January 23, 2010

Jackson was asleep at my feet, faithful hound, and I considered his lips.  They looked too big.  I paused.  I looked again.  Were they swollen?  No?  I asked Joe to look.  He said they looked fine.  I looked again.

You know that feeling when you look at a word and it is spelled right but it looks wrong?  Technically you can see that its right.  But it still looks wrong somehow?  Jackson's lips looked like that to me.  They looked like they were spelled wrong. 

This shifting aspect of perspective and observation is fascinating to me.  This is an axis of art, isn't it?  If so, its also the magic ingredient of fear and a tool of manipulators.  Possibly, its part of what is meant by Buddhists when they speak of "Maya" or illusion.

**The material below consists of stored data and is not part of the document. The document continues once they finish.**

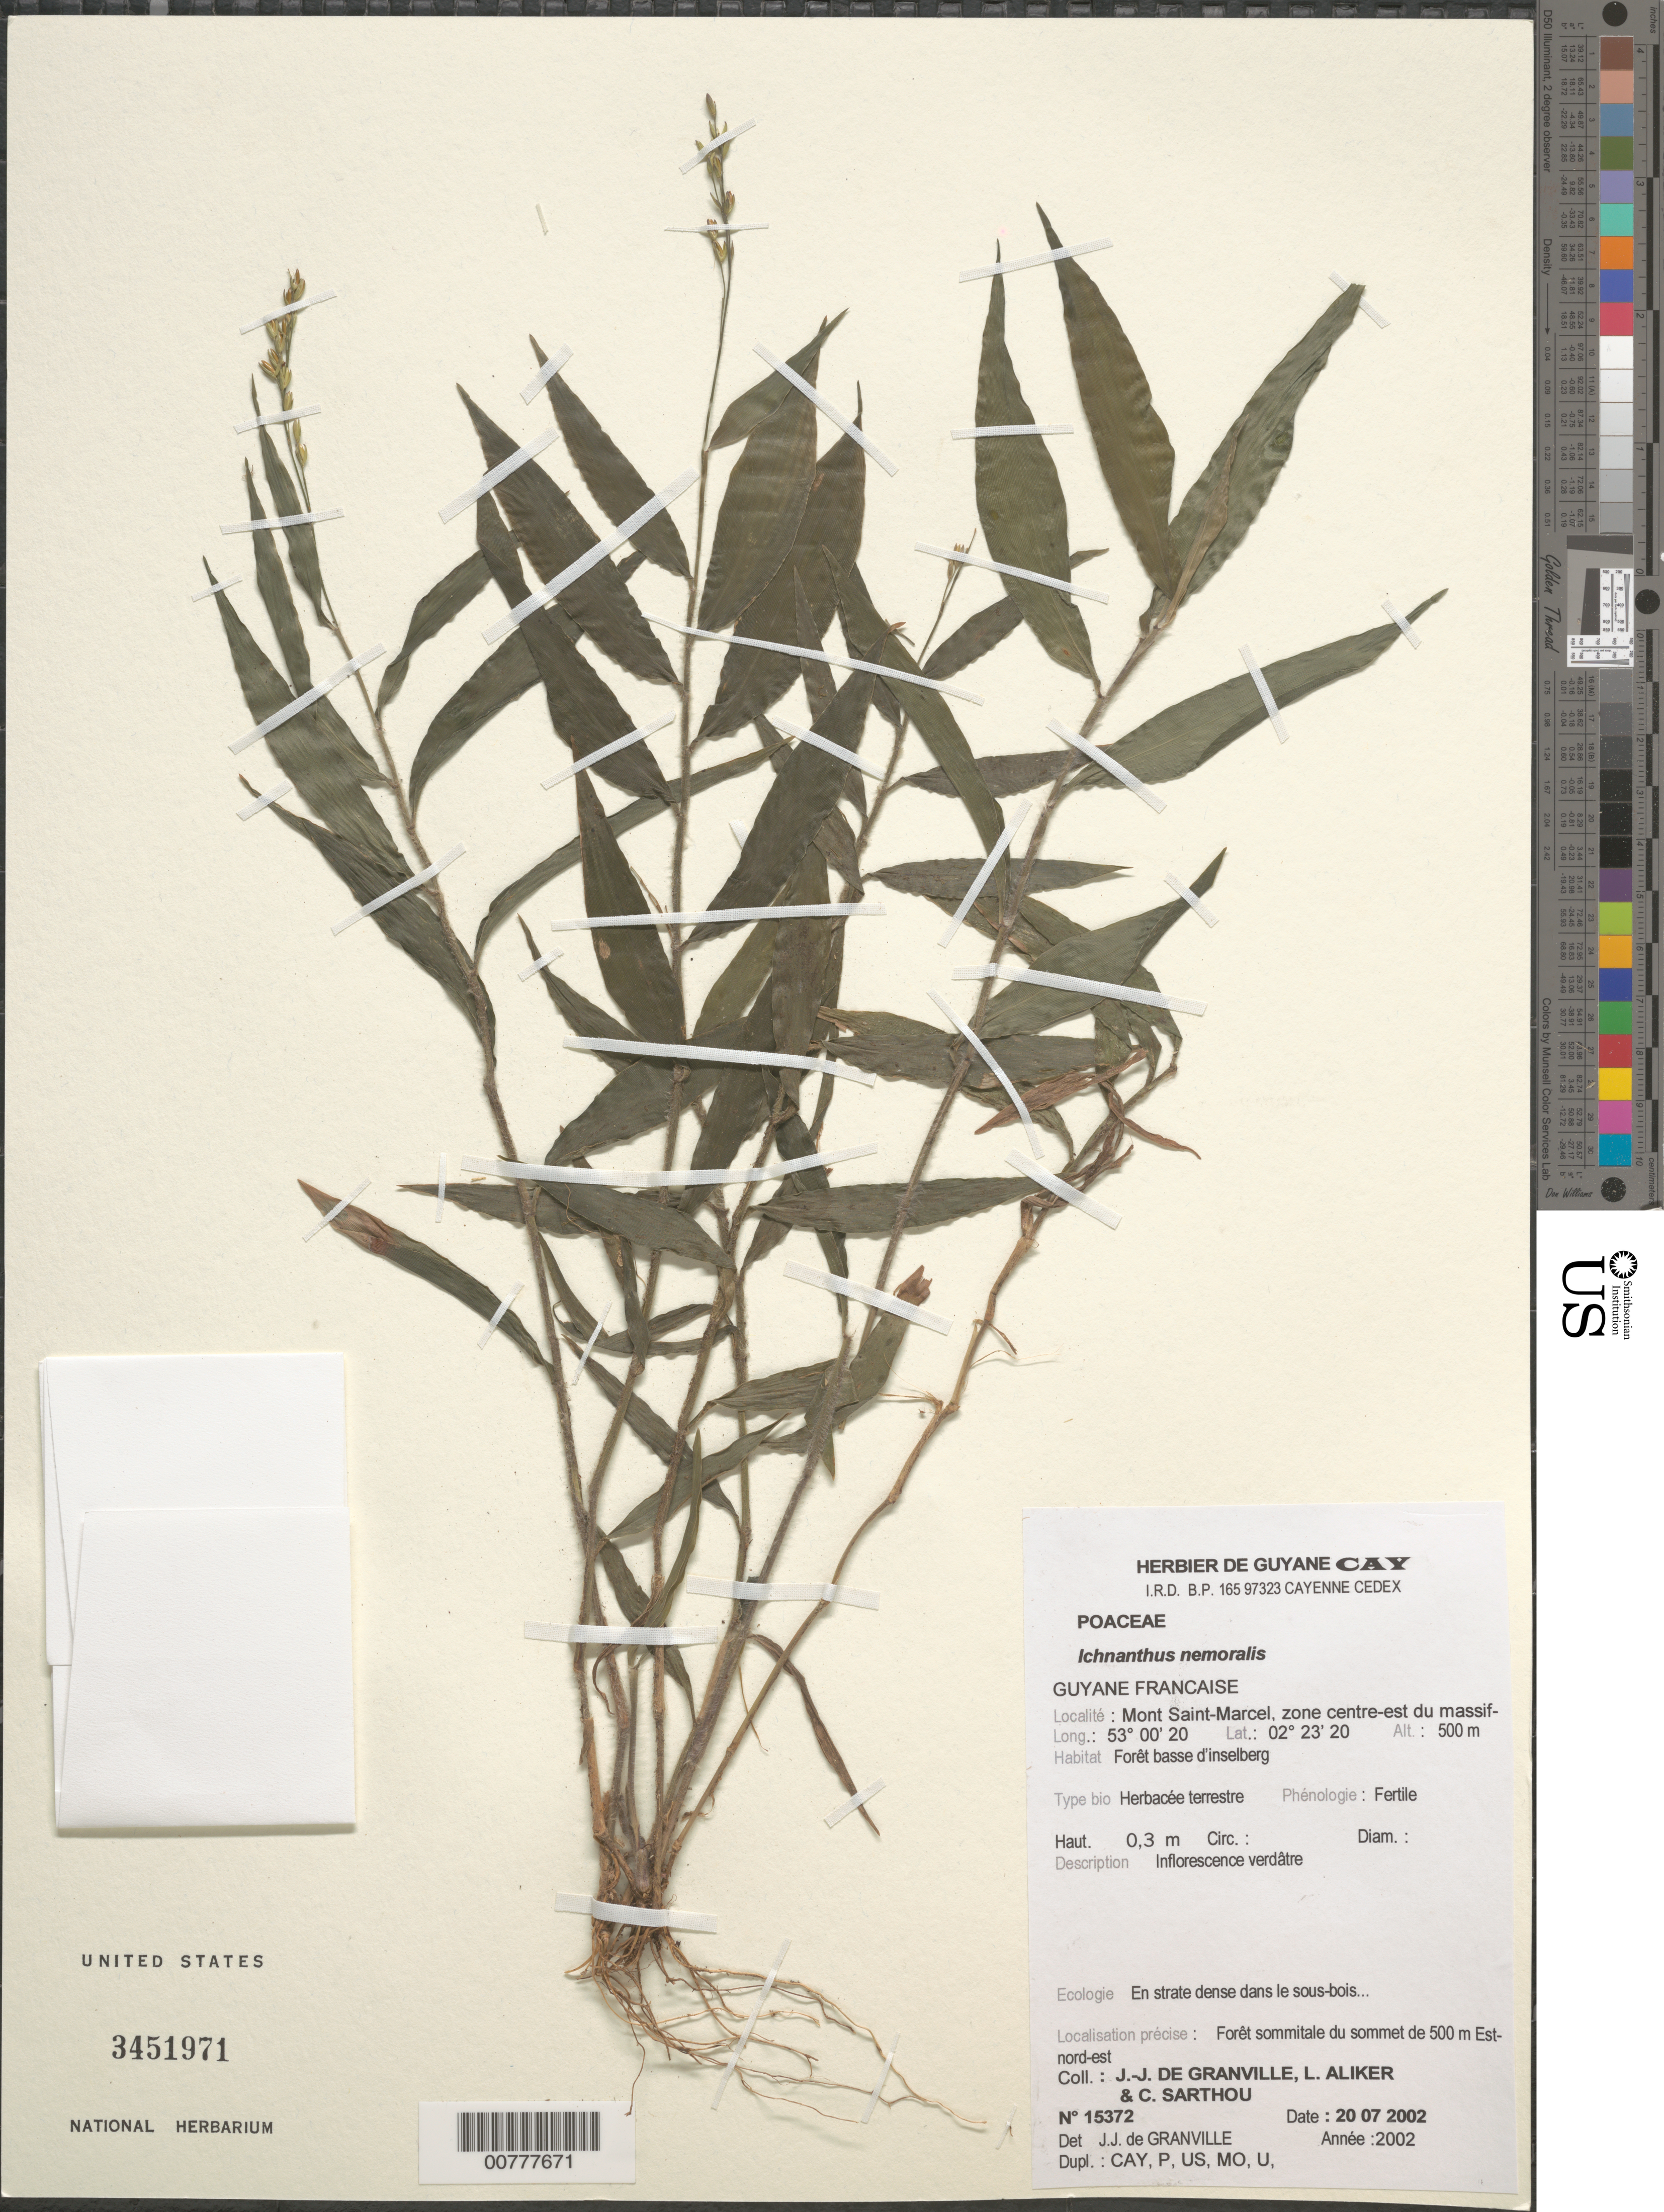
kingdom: Plantae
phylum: Tracheophyta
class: Liliopsida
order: Poales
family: Poaceae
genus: Ichnanthus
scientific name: Ichnanthus nemoralis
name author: (Schrad.) Hitchc. & Chase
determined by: Granville, J. J. de, (CAY), Institut de Recherche pour le Developpement (IRD) (FRENCH GUIANA)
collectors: J.-J. de Granville, L. Aliker & C. Sarthou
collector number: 15372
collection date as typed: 20-Jul-02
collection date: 2002-07-20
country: French Guiana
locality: Mont Saint-Marcel, zone Centre-Est du massif, Bassin de l'Yaloupi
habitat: Forêt basse d'inselberg, en strate dense dans le sous-bois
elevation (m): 500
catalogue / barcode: US 3451971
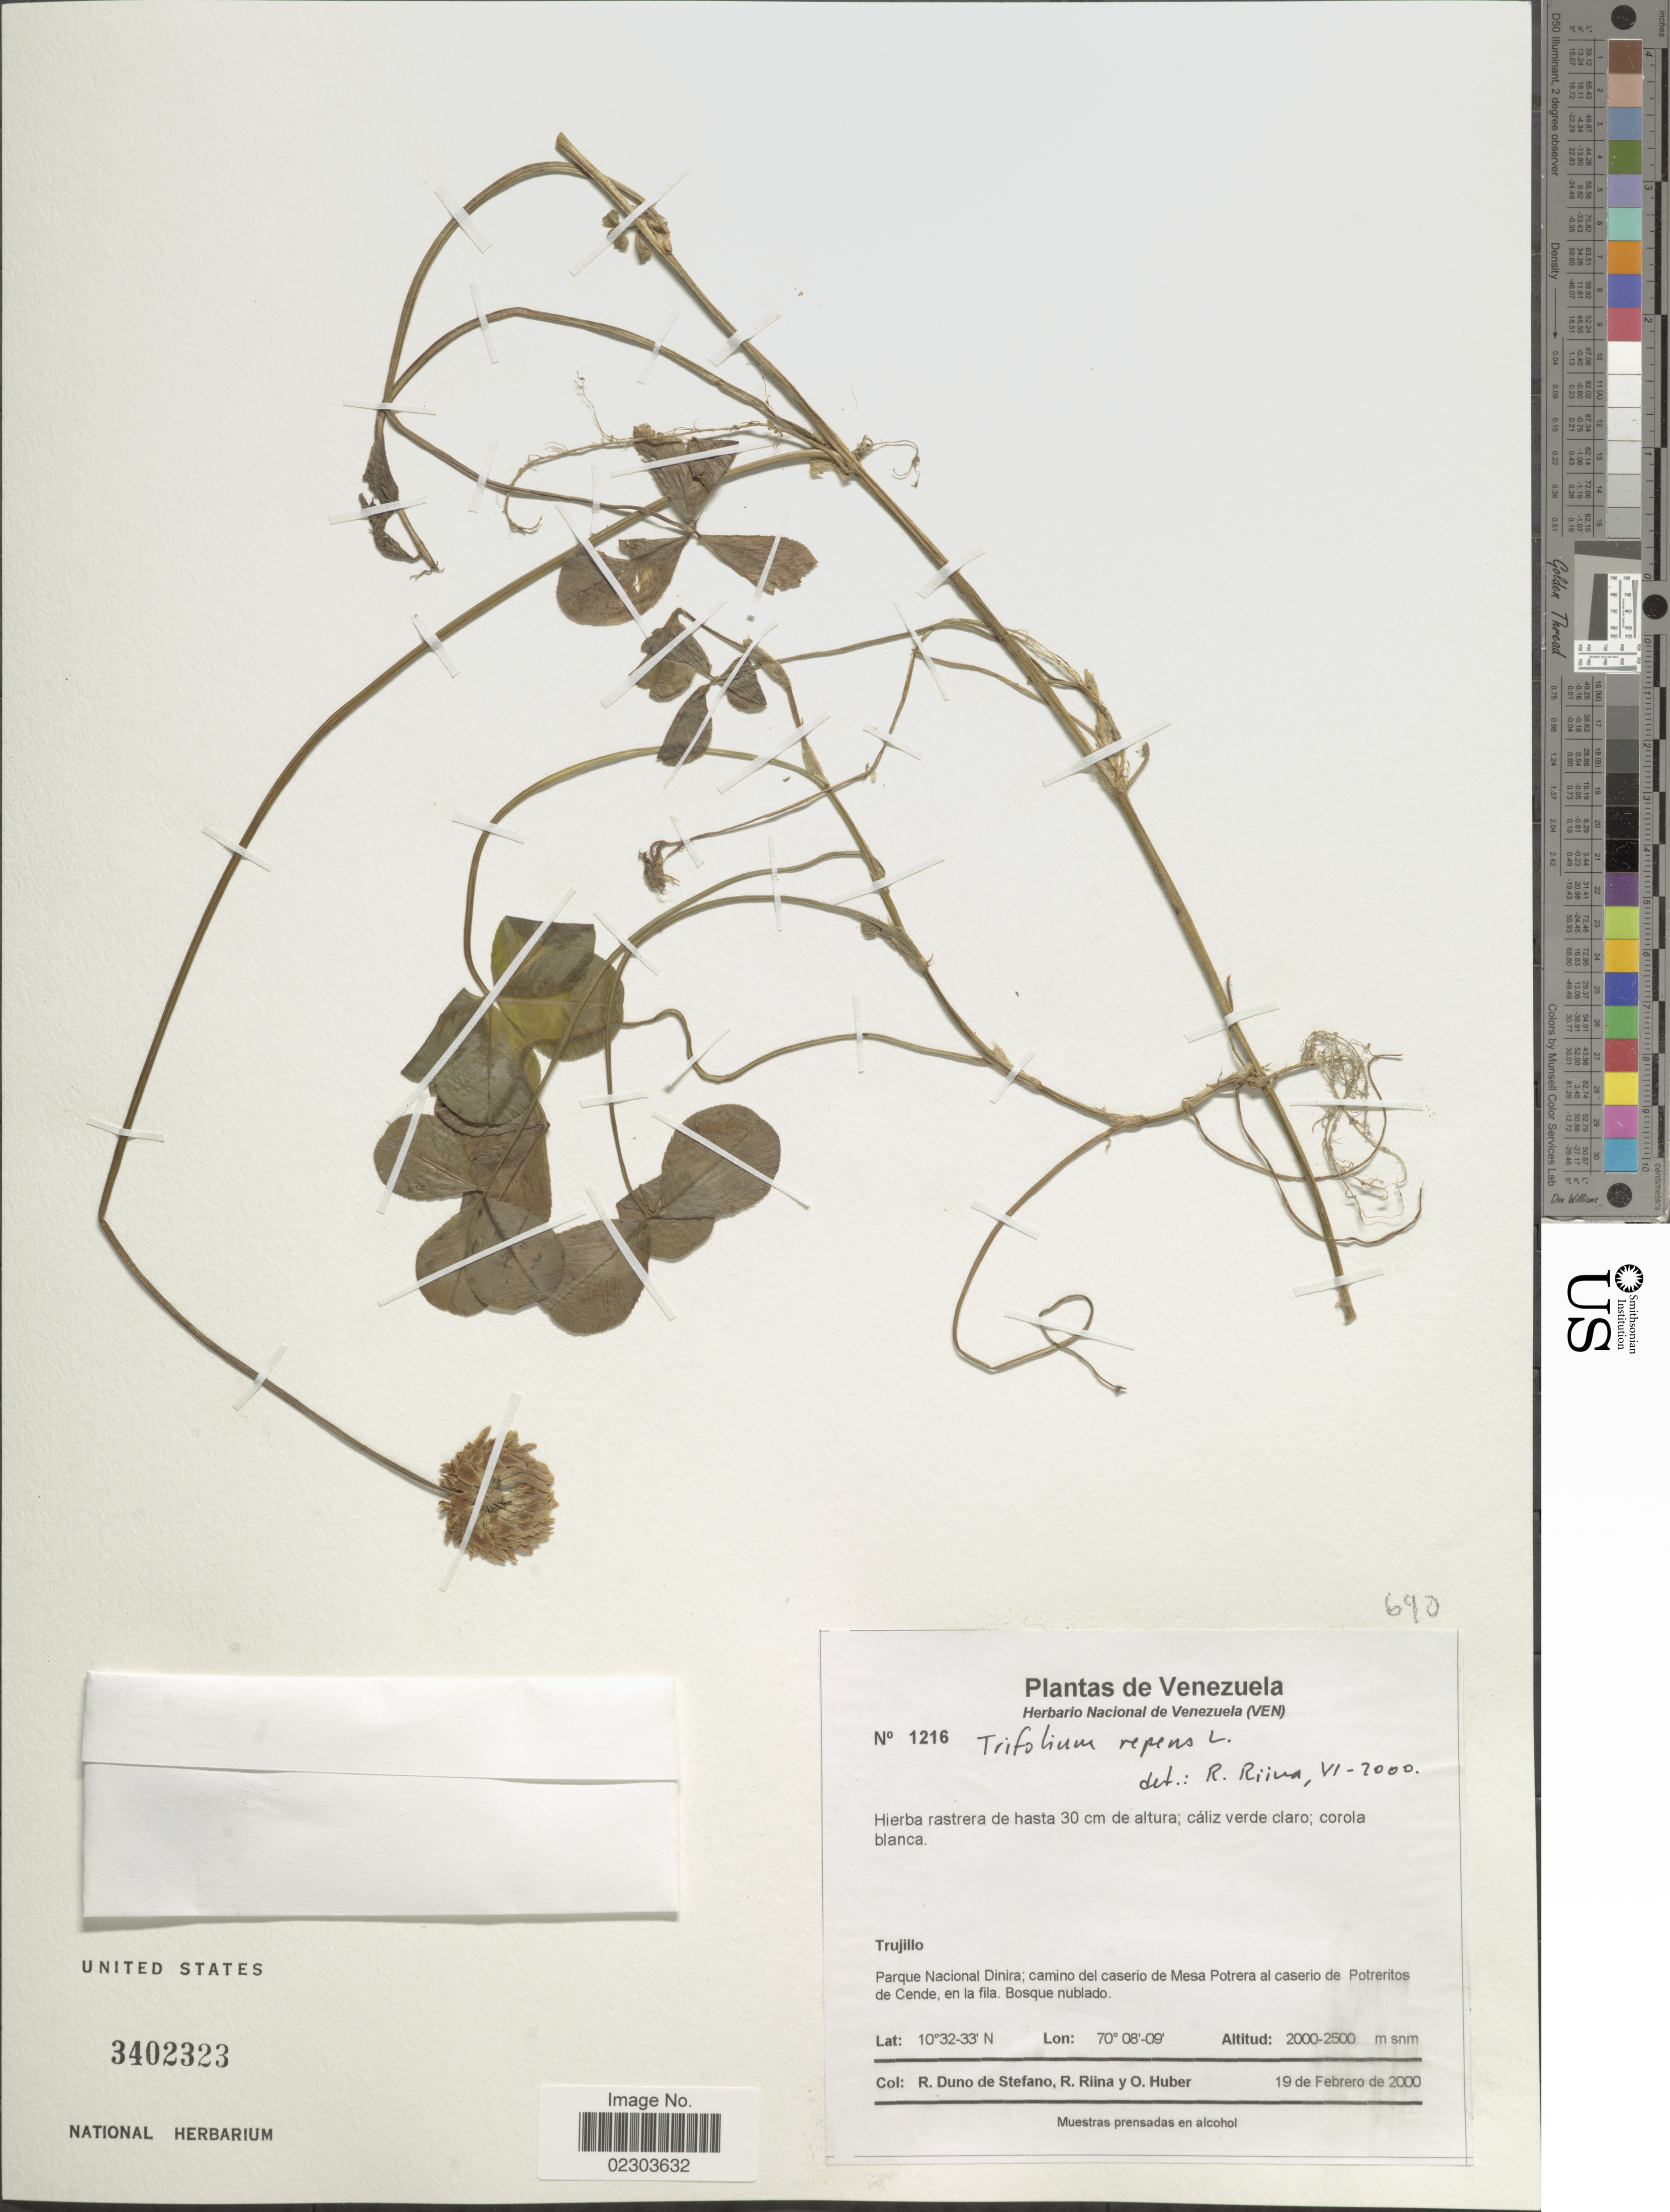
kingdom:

How much importance, then, can we give to shape shifters, fashion, decoration, piddle, and piffle?  Which seems an obvious and small question until you start noticing how much time, money, and self esteem people spend on it all.  Yet, we need art.  And we all want to know our lips sit on our faces impeccably well.  This problem of perception also dogs good science.  Its nearly impossible to say anything for sure.  How, then, shall we evaluate our children?  Hopefully with our invisible magic compass....  Or perhaps as the Buddhists might, in silence looking without eyes in in in in in in in in into them. 

1 comment:

candyn said...

This shifting aspect of perspective and observation is fascinating to me. This is an axis of art, isn't it?

Yes! Picasso!

Its nearly impossible to say anything for sure.

Today in the shower I was struck by how the main ingredients of our existence are change and creation. A constant shifting of cells, movement, patterns forming-breaking apart-reforming, floating through the cosmos as we recreate ourselves and the world around us recycles.

How can we NOT mimic that kind of constant retooling of reality in our day to day world? Change and art... that is basically the definition of who, what and why we are. A subconscious head nod to the constant divergence of our world.

It is just some odd unattainable desire that we are always trying to capture a true essence of something. Pin down and define as if it would make said thing more real. Whether it is a spelling, meaning, shape of lips or our children's true identities. Change is art. We are change. We are art.

You always make me think, K. Love you!